Through a series of communications with the Life is Good Kids Foundation (LiGKF) team, Carly found herself enrolled in an LiGKF Playmaker 101 workshop, then a 202 workshop, and then for a series of meet-ups and advance trainings.
“What the Playmaker Movement has shown me – taught me – given me, is that in order to stay true to me and to the work I’ve ALWAYS felt compelled to do…to fully do what I love and love what I do, I need to be mindful of being WAY more joyful. It clicked that being a good teacher (and the best version of ME) would require leaning – hard – into my own joy and building my own resilience. That’s what I’ve found to actually be the key to helping my students discover their own joy and connect more fully with their resiliency.”
Carly (Ms. McPartland) returned to her classroom feeling and operating as a true Playmaker – as a safe, loving and joyful leader who could make essential plays for kids during critical times in their development – and that’s EXACTLY what she continues to do.
As a Life is Good Playmaker, Carly now leads her 5th grade classroom in Latrobe, PA, with a focus on building joy and fostering authentic connections. She has even extended the lessons of the Playmakers in facilitating workshops on healing trauma through writing, encouraging other educators to foster their own joy and healing to better serve their students. Her tools for doing all of this include inclusive games she’s picked up at Playmaker workshops, classroom designs inspired by Life is Good optimistic graphics and insights from childcare professionals all over the country through the LiGKF Playmakers peer-to-peer community. Of course, she takes particular pride in two sidekicks, Charlie and Reggie – her rubber chickens and trusty 5th grade mascots.
You (like many of Carly’s current and many, many more of her past students) can keep up with the adventures of Charlie & Reggie on Instagram @Chickenchuck. If you need more of a reason to follow these guys (and the positivity Carly’s putting out into our world in support of her students and kiddos everywhere) – consider this closing thought from Carly:
“I take Charlie and Reggie wherever I go. By land, boat or air, they come with. You should hear some of the conversations when my bags are scanned at the airport. Though, typically they end pretty quickly when I come back with, ‘I teach fifth grade.’ These funny, rubber little guys—they’ve become a symbol. Of every school year. Every student. Every trial. Every triumph. They’re a joyful representation of what we’re going through and what we’ve gone through, together.
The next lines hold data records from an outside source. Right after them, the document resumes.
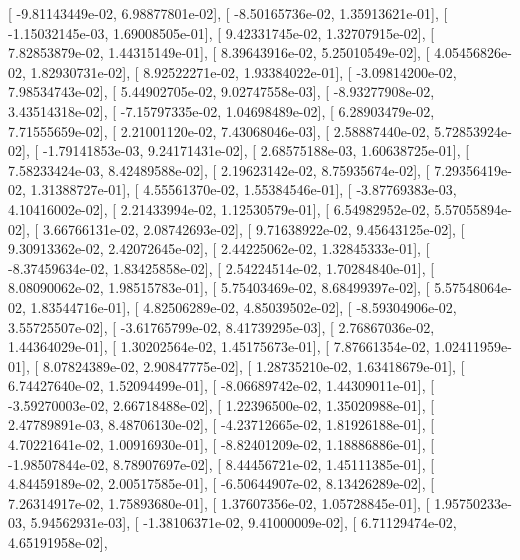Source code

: \documentclass{article}
\begin{document}
       [ -9.81143449e-02,   6.98877801e-02],
       [ -8.50165736e-02,   1.35913621e-01],
       [ -1.15032145e-03,   1.69008505e-01],
       [  9.42331745e-02,   1.32707915e-02],
       [  7.82853879e-02,   1.44315149e-01],
       [  8.39643916e-02,   5.25010549e-02],
       [  4.05456826e-02,   1.82930731e-02],
       [  8.92522271e-02,   1.93384022e-01],
       [ -3.09814200e-02,   7.98534743e-02],
       [  5.44902705e-02,   9.02747558e-03],
       [ -8.93277908e-02,   3.43514318e-02],
       [ -7.15797335e-02,   1.04698489e-02],
       [  6.28903479e-02,   7.71555659e-02],
       [  2.21001120e-02,   7.43068046e-03],
       [  2.58887440e-02,   5.72853924e-02],
       [ -1.79141853e-03,   9.24171431e-02],
       [  2.68575188e-03,   1.60638725e-01],
       [  7.58233424e-03,   8.42489588e-02],
       [  2.19623142e-02,   8.75935674e-02],
       [  7.29356419e-02,   1.31388727e-01],
       [  4.55561370e-02,   1.55384546e-01],
       [ -3.87769383e-03,   4.10416002e-02],
       [  2.21433994e-02,   1.12530579e-01],
       [  6.54982952e-02,   5.57055894e-02],
       [  3.66766131e-02,   2.08742693e-02],
       [  9.71638922e-02,   9.45643125e-02],
       [  9.30913362e-02,   2.42072645e-02],
       [  2.44225062e-02,   1.32845333e-01],
       [ -8.37459634e-02,   1.83425858e-02],
       [  2.54224514e-02,   1.70284840e-01],
       [  8.08090062e-02,   1.98515783e-01],
       [  5.75403469e-02,   8.68499397e-02],
       [  5.57548064e-02,   1.83544716e-01],
       [  4.82506289e-02,   4.85039502e-02],
       [ -8.59304906e-02,   3.55725507e-02],
       [ -3.61765799e-02,   8.41739295e-03],
       [  2.76867036e-02,   1.44364029e-01],
       [  1.30202564e-02,   1.45175673e-01],
       [  7.87661354e-02,   1.02411959e-01],
       [  8.07824389e-02,   2.90847775e-02],
       [  1.28735210e-02,   1.63418679e-01],
       [  6.74427640e-02,   1.52094499e-01],
       [ -8.06689742e-02,   1.44309011e-01],
       [ -3.59270003e-02,   2.66718488e-02],
       [  1.22396500e-02,   1.35020988e-01],
       [  2.47789891e-03,   8.48706130e-02],
       [ -4.23712665e-02,   1.81926188e-01],
       [  4.70221641e-02,   1.00916930e-01],
       [ -8.82401209e-02,   1.18886886e-01],
       [ -1.98507844e-02,   8.78907697e-02],
       [  8.44456721e-02,   1.45111385e-01],
       [  4.84459189e-02,   2.00517585e-01],
       [ -6.50644907e-02,   8.13426289e-02],
       [  7.26314917e-02,   1.75893680e-01],
       [  1.37607356e-02,   1.05728845e-01],
       [  1.95750233e-03,   5.94562931e-03],
       [ -1.38106371e-02,   9.41000009e-02],
       [  6.71129474e-02,   4.65191958e-02],
\end{document}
I travel with them so my past students can check-in and remember to laugh and be silly and let go a little. I travel with them so that my current students know that they’re always with me. I travel with them, because I want all of my students to know that doing so just makes me happy. Brings me joy. And knowing what makes you happy – finding your joy – that’s brave. That’s big. And doing the big, brave things, that’s what makes all of us enough.”